#### Records provided:
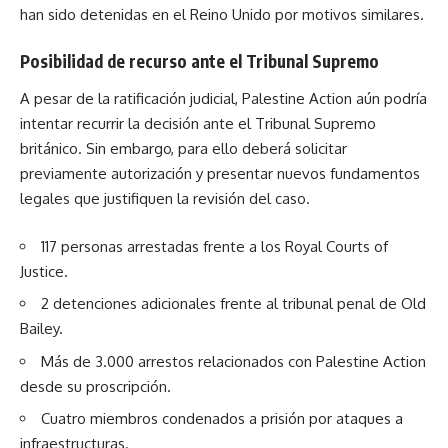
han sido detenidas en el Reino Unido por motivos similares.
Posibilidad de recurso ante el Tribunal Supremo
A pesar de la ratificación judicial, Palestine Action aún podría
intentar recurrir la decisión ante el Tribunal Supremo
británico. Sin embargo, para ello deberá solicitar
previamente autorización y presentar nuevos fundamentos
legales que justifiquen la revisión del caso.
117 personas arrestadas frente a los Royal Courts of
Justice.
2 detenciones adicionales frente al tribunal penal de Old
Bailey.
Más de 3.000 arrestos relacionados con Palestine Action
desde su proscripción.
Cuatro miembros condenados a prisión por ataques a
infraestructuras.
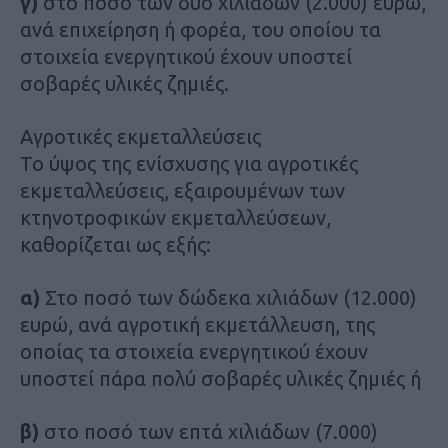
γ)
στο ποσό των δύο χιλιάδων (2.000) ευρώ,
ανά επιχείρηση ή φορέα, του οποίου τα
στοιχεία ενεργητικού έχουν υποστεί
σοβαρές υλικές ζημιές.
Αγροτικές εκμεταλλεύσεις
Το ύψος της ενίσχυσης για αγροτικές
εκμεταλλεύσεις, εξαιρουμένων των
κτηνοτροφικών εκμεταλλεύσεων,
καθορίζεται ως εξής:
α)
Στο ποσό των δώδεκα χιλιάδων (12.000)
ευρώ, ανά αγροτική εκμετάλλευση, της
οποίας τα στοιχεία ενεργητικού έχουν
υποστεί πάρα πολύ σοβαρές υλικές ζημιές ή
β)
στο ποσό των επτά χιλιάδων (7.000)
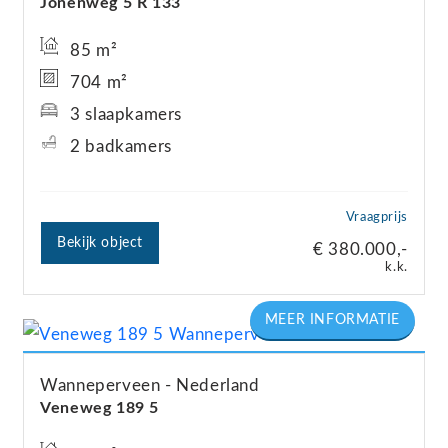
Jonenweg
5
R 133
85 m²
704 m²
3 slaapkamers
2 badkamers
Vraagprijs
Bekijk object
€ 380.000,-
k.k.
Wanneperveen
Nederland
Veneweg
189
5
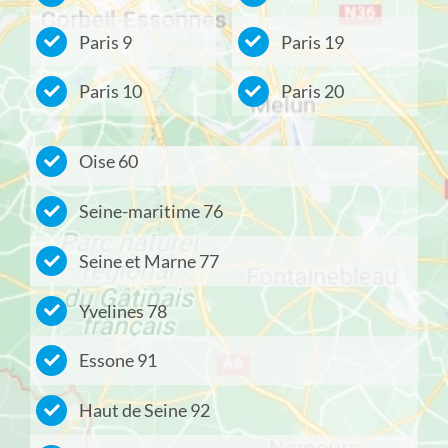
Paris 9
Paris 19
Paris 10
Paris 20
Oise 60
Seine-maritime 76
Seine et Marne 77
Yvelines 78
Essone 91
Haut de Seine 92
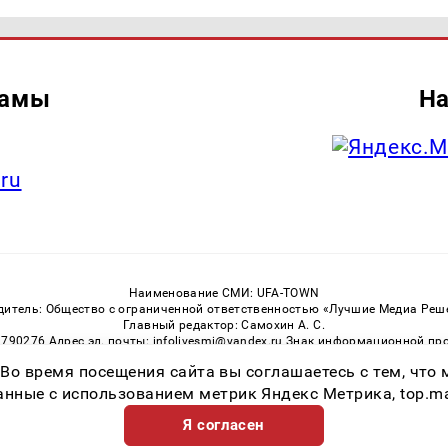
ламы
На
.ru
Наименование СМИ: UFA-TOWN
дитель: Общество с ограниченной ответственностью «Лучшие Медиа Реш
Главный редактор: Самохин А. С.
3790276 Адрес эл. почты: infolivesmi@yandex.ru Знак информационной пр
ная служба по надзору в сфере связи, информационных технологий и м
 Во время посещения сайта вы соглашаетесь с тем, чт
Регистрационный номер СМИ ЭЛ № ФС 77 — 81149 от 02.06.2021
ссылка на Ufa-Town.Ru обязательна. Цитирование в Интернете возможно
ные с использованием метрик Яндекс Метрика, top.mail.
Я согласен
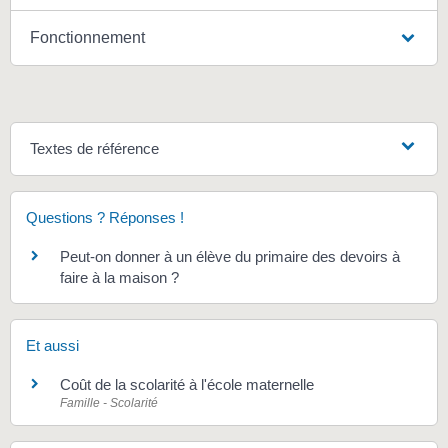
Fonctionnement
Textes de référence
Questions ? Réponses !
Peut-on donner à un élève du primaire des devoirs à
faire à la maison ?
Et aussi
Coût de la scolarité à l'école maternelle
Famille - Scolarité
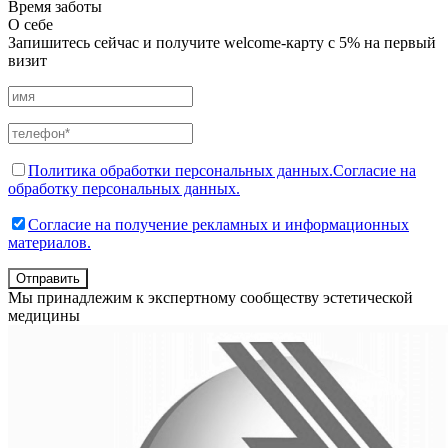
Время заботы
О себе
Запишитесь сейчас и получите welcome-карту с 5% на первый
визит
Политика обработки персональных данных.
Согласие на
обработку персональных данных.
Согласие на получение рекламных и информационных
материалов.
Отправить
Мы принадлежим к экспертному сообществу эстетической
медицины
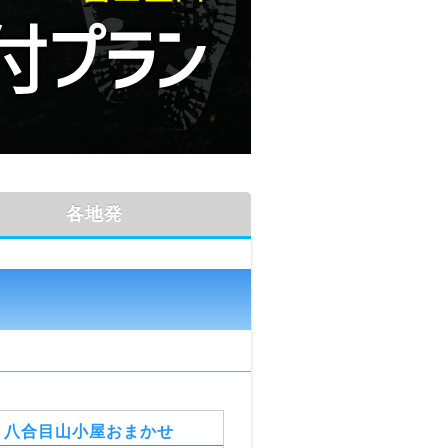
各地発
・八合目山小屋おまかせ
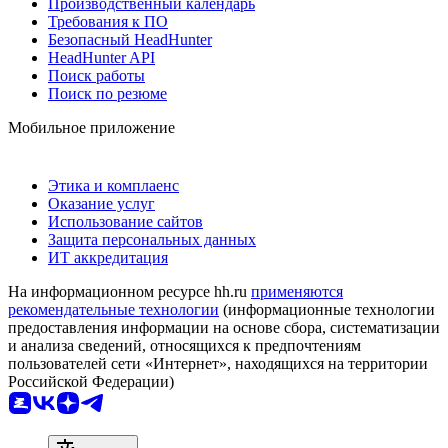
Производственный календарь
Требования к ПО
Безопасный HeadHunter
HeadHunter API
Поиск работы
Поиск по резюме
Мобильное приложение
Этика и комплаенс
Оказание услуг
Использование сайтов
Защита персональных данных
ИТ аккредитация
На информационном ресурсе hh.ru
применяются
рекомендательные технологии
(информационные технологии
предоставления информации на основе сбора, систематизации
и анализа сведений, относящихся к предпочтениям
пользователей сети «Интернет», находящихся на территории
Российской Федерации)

==

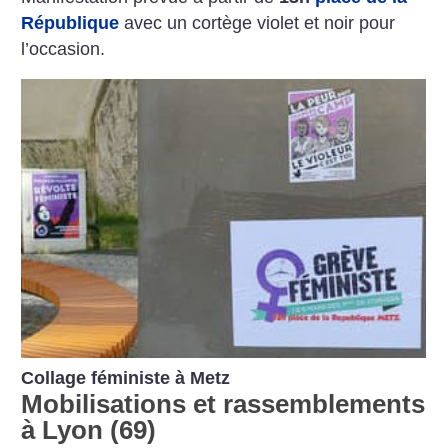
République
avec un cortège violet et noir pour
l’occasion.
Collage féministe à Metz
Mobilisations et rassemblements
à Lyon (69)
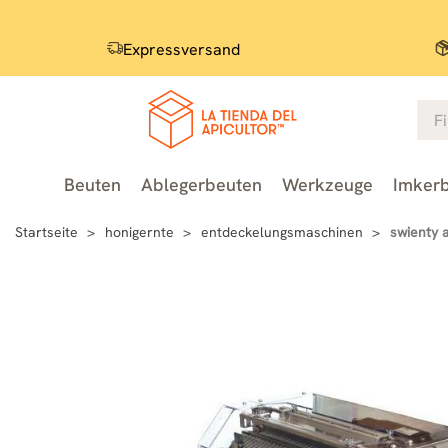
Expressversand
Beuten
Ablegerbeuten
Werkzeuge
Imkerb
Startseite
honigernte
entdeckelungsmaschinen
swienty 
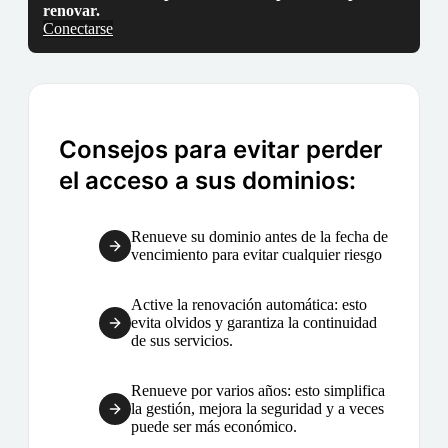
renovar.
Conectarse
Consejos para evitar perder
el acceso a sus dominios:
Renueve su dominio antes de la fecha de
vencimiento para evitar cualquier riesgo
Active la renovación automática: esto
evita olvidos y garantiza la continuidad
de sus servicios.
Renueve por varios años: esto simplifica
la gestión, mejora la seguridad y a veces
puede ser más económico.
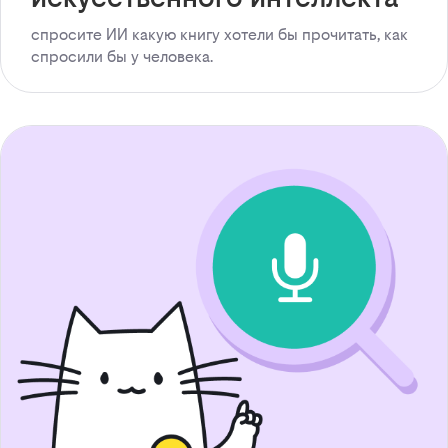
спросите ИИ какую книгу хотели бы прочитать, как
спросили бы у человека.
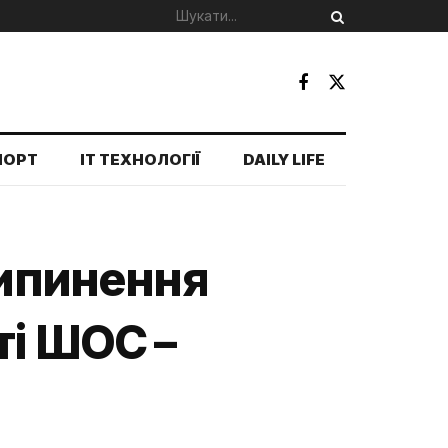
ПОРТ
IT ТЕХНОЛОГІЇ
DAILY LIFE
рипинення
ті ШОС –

#### Task prompt:
When you reach the line with "3 slaapkamers" in the records above, begin repeating the lines exactly, and stop after the line with "Questions ? Réponses !". Skip all pictures.

#### Solution to the problem:
3 slaapkamers
2 badkamers
Vraagprijs
Bekijk object
€ 380.000,-
k.k.
Wanneperveen
Nederland
Veneweg
189
5
Paris 9
Paris 19
Paris 10
Paris 20
Oise 60
Seine-maritime 76
Seine et Marne 77
Yvelines 78
Essone 91
Haut de Seine 92
ламы
На
.ru
Наименование СМИ: UFA-TOWN
дитель: Общество с ограниченной ответственностью «Лучшие Медиа Реш
Главный редактор: Самохин А. С.
3790276 Адрес эл. почты: infolivesmi@yandex.ru Знак информационной пр
ная служба по надзору в сфере связи, информационных технологий и м
 Во время посещения сайта вы соглашаетесь с тем, чт
Регистрационный номер СМИ ЭЛ № ФС 77 — 81149 от 02.06.2021
ссылка на Ufa-Town.Ru обязательна. Цитирование в Интернете возможно
ные с использованием метрик Яндекс Метрика, top.mail.
Я согласен
Fonctionnement
Textes de référence
Questions ? Réponses !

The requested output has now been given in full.